Misconceptions about birth trauma

Often people believe that women who have been traumatized by birth must have prior history of trauma (e.g., childhood sexual abuse) or some other mental health problems (e.g., depression or anxiety).  This is not true.  Research shows that the causes of maternal birth trauma are primarily situational (2), as are the causes of any trauma (9).  According to the official Diagnostic Statistical Manual DSM-IV-TR [9; p.466]: 

The severity, duration, and proximity of an individual's exposure to the tramatic event are the most important factors affecting the likelihood of developing PTSD.  Although there is evidence that factors such as social support, family history and childhood experiences may influence its development, PTSD can develop in individuals without any predisposing conditions, particularly if the stressor is especially extreme. 

Thus, the primary determinant of trauma and PTSD is the severity of the traumatic event, and not the history of prior trauma.  Any person, even the strongest, healthiest individual, can be traumatized by a sufficiently strong traumatic event.


References

1. Romano, A.M. and J.A. Lothian, Promoting, protecting, and supporting normal birth: a look at the evidence.
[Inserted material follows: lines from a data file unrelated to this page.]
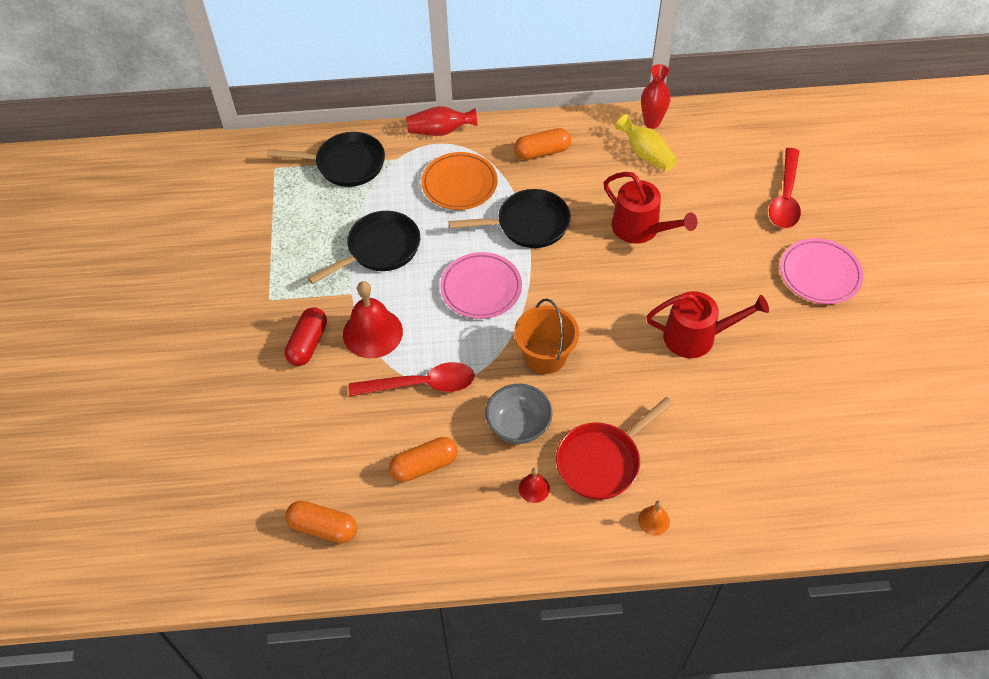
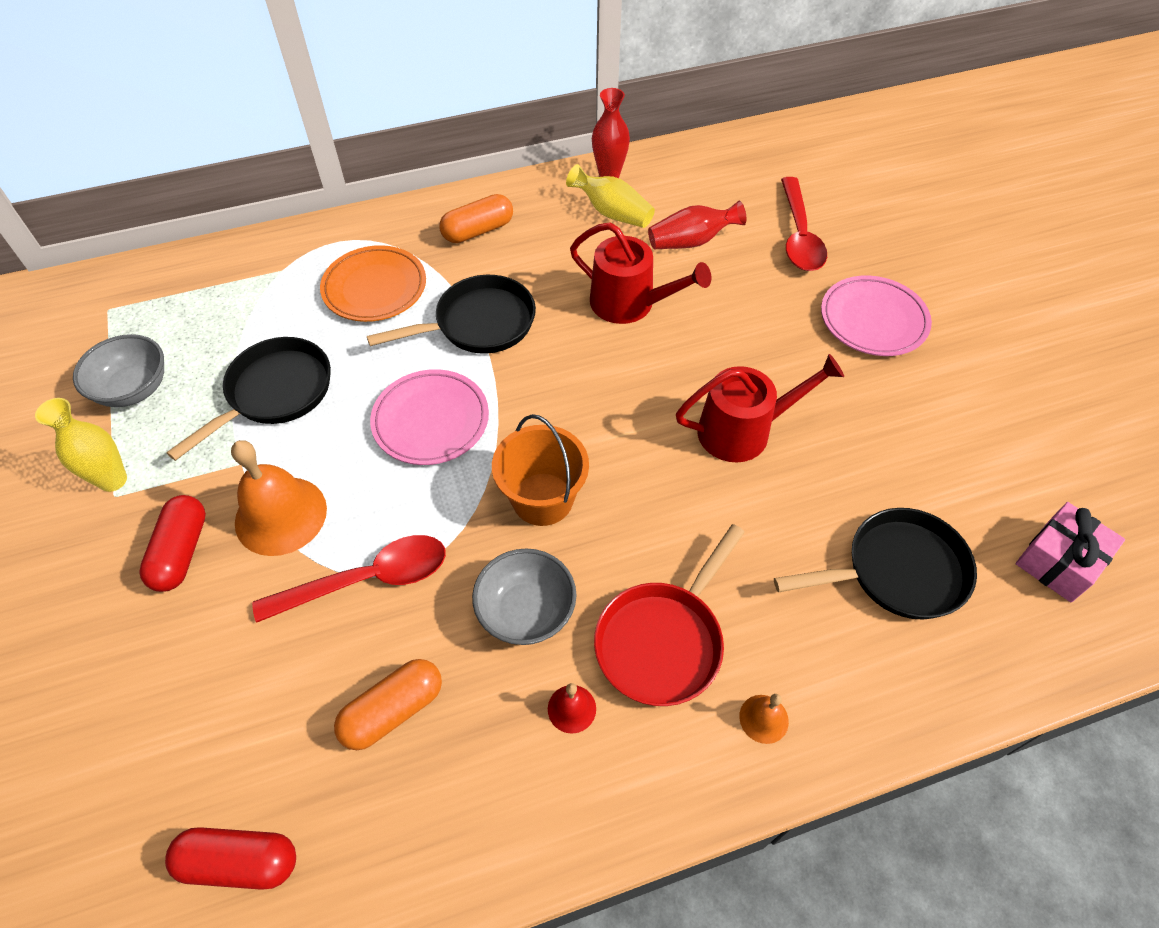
camera: 15 degrees left, 0 degrees up
(269, 289) = (113, 480): none -> yellow vase
(287, 229) = (134, 389): none -> grey bowl
(323, 527) = (240, 862): orange capsule -> red capsule
(345, 164) = (211, 288): black pan -> black pan (897, 571)
(372, 333) = (281, 515): red bell -> orange bell
(440, 131) = (337, 226): red vase -> red vase (691, 241)
(890, 468) = (1058, 561): none -> pink gift

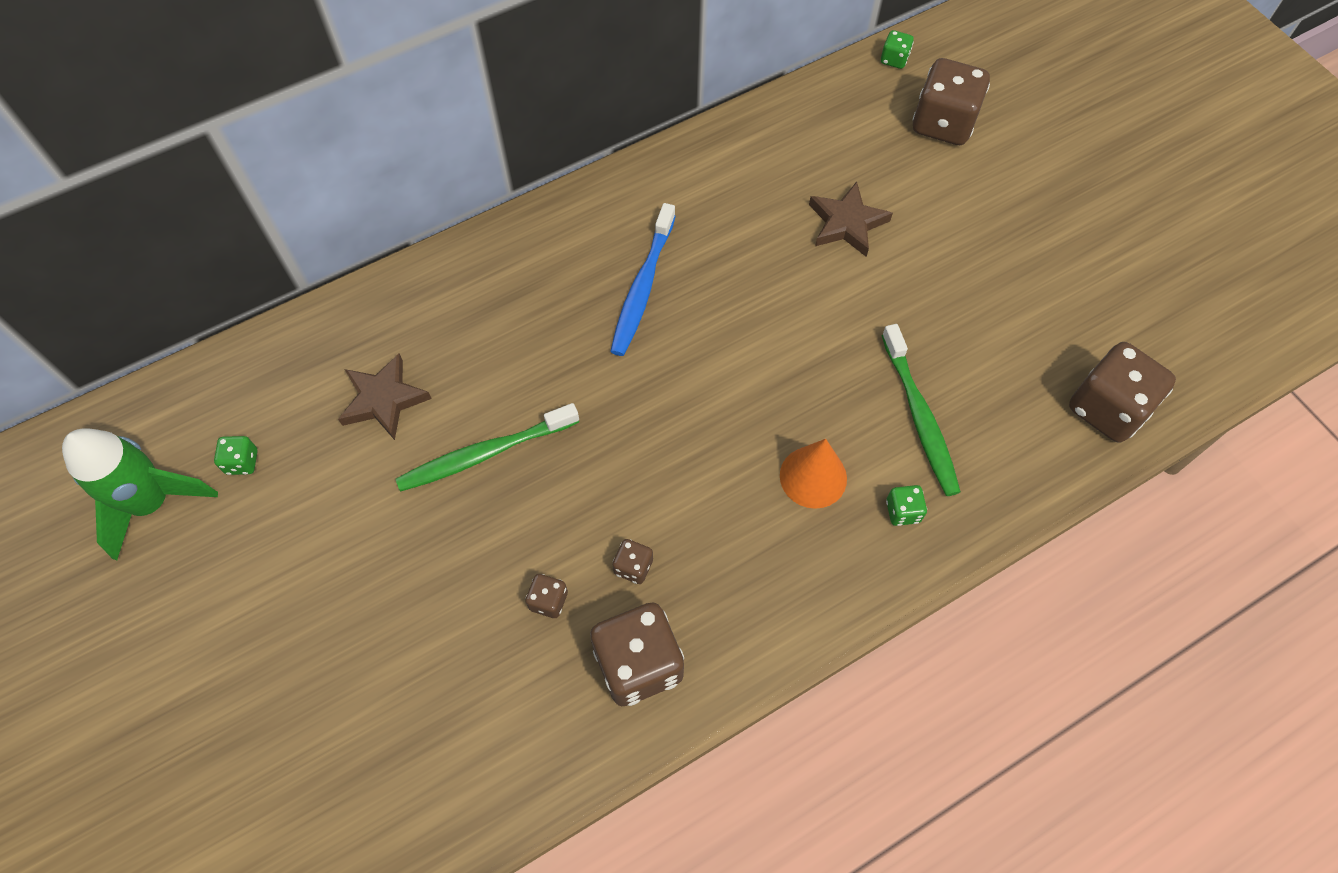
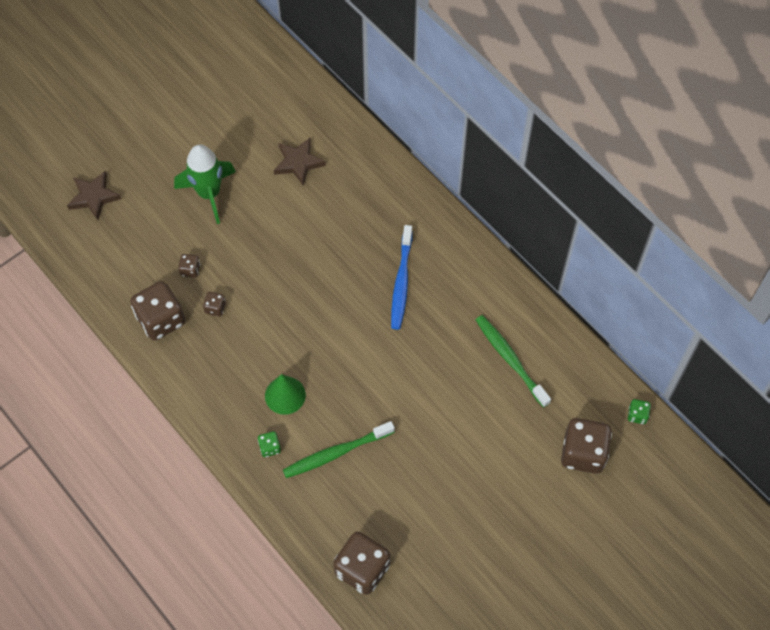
camera: 80 degrees right, 0 degrees up
(152, 502) = (220, 74): green rocket -> green rocket (209, 194)
(242, 462) = (249, 107): green dice -> none
(486, 453) = (273, 221): green toothbrush -> green toothbrush (510, 360)
(643, 287) = (401, 282): blue toothbrush -> blue toothbrush turned 90 degrees counterclockwise
(813, 477) = (285, 395): orange cone -> green cone
(847, 223) = (478, 396): brown star -> brown star (94, 197)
Journal of Obstetric, Gynecologic, and Neonatal Nursing, 2008. 37(1): p. 94-105.

2. Creedy, D.K., I.M. Shochet, and J. Horsfall, Childbirth and the development of acute trauma symptoms: incidence and contributing factors. Birth, 2000. 27(2): p. 104-11.

3. Klein, M.C., et al., The attitudes of Canadian maternity care practitioners towards labour and birth: many differences but important similarities. Journal of Obstetrics and Gynaecology Canada, 2009. 31(9): p. 827-40.

4. Hill, M.J., et al., The effect of membrane sweeping on prelabor rupture of membranes: a randomized controlled trial. Obstetrics and Gynecology, 2008. 111(6): p. 1313-9.

5. Klein, M.C., et al., The attitudes of Canadian maternity care practitioners towards labour and birth: many differences but important similarities. Journal of Obstetrics and Gynaecology Canada, 2009. 31(9): p. 827-40.

6. Hamilton, B.E., J.A. Martin, and S.J. Ventura, Births: preliminary data for 2005. National vital statistics reports : from the Centers for Disease Control and Prevention, National Center for Health Statistics, National Vital Statistics System, 2006. 55(11): p. 1-18.

7. Henley-Einion, A., The medicalisation of childbirth, in The Social Context of Birth, C. Squire, Editor. 2003, Radcliffe Publishing Ltd: Oxon, UK.

8. Kitzinger, S., Birth Crisis. 2006, New York, NY: Routledge.

9. American Psychiatric Association, Diagnostic and Statistical Manual of Mental Disorders IV- Text Revision. . 2000, Washington, D.C.: American Psychiatric Association.